**STORED DATA:**
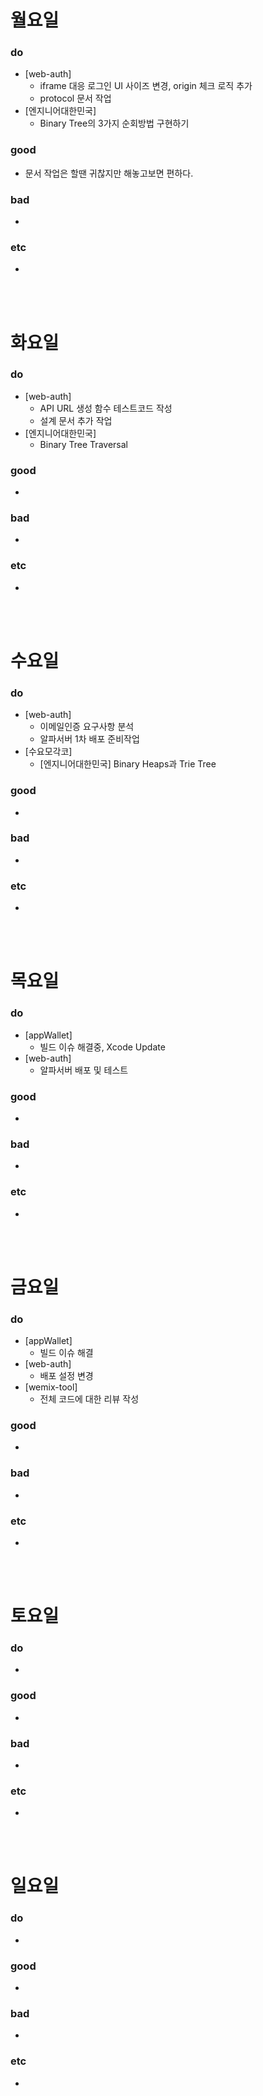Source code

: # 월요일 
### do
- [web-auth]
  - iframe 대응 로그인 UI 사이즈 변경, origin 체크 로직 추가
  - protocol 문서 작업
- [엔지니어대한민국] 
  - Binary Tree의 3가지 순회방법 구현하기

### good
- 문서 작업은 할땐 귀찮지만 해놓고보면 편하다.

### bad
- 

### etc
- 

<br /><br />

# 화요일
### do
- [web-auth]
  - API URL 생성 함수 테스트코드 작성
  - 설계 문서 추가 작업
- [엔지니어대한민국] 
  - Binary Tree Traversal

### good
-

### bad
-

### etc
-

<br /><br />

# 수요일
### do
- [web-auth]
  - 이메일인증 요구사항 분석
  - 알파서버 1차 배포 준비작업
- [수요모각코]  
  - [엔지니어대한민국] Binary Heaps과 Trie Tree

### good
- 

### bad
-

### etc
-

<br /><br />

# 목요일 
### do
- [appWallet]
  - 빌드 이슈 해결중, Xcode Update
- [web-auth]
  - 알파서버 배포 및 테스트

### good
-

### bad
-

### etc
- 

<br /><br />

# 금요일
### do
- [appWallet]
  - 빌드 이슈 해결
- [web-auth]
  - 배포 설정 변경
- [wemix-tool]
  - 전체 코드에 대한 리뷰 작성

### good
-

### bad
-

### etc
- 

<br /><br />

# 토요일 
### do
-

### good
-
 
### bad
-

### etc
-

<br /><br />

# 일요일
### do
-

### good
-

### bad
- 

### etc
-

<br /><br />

* * *

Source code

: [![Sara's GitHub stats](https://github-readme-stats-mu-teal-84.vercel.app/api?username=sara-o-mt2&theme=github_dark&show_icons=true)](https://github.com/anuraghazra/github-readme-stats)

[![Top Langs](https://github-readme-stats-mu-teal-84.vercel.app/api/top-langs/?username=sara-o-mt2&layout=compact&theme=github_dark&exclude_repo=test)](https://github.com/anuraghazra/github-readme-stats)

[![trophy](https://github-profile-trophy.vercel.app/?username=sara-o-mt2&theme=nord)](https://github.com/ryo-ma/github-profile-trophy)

**WORK REQUEST:** From the entries, report each line that includes the word "theme".

**TASK OUTPUT:**
: [![Sara's GitHub stats](https://github-readme-stats-mu-teal-84.vercel.app/api?username=sara-o-mt2&theme=github_dark&show_icons=true)](https://github.com/anuraghazra/github-readme-stats)
[![Top Langs](https://github-readme-stats-mu-teal-84.vercel.app/api/top-langs/?username=sara-o-mt2&layout=compact&theme=github_dark&exclude_repo=test)](https://github.com/anuraghazra/github-readme-stats)
[![trophy](https://github-profile-trophy.vercel.app/?username=sara-o-mt2&theme=nord)](https://github.com/ryo-ma/github-profile-trophy)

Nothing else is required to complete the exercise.